Give every line of the items below as a JSON list of strings, with one string per line and blank lines left out.

(Raw records)
* * * * *
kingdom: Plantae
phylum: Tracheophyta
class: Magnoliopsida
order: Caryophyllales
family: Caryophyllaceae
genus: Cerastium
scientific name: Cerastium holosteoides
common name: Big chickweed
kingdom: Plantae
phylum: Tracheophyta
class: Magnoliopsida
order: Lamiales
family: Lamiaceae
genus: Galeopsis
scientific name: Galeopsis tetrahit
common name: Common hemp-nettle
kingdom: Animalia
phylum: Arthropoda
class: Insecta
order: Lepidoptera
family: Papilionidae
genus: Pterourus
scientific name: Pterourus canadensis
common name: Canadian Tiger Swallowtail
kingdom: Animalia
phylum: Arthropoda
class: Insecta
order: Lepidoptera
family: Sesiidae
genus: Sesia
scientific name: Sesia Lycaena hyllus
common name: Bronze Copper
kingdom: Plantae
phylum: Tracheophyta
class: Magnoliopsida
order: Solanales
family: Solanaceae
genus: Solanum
* * * * *
→ **WRITTEN SOLUTION**
[
  "kingdom: Plantae",
  "phylum: Tracheophyta",
  "class: Magnoliopsida",
  "order: Caryophyllales",
  "family: Caryophyllaceae",
  "genus: Cerastium",
  "scientific name: Cerastium holosteoides",
  "common name: Big chickweed",
  "kingdom: Plantae",
  "phylum: Tracheophyta",
  "class: Magnoliopsida",
  "order: Lamiales",
  "family: Lamiaceae",
  "genus: Galeopsis",
  "scientific name: Galeopsis tetrahit",
  "common name: Common hemp-nettle",
  "kingdom: Animalia",
  "phylum: Arthropoda",
  "class: Insecta",
  "order: Lepidoptera",
  "family: Papilionidae",
  "genus: Pterourus",
  "scientific name: Pterourus canadensis",
  "common name: Canadian Tiger Swallowtail",
  "kingdom: Animalia",
  "phylum: Arthropoda",
  "class: Insecta",
  "order: Lepidoptera",
  "family: Sesiidae",
  "genus: Sesia",
  "scientific name: Sesia Lycaena hyllus",
  "common name: Bronze Copper",
  "kingdom: Plantae",
  "phylum: Tracheophyta",
  "class: Magnoliopsida",
  "order: Solanales",
  "family: Solanaceae",
  "genus: Solanum"
]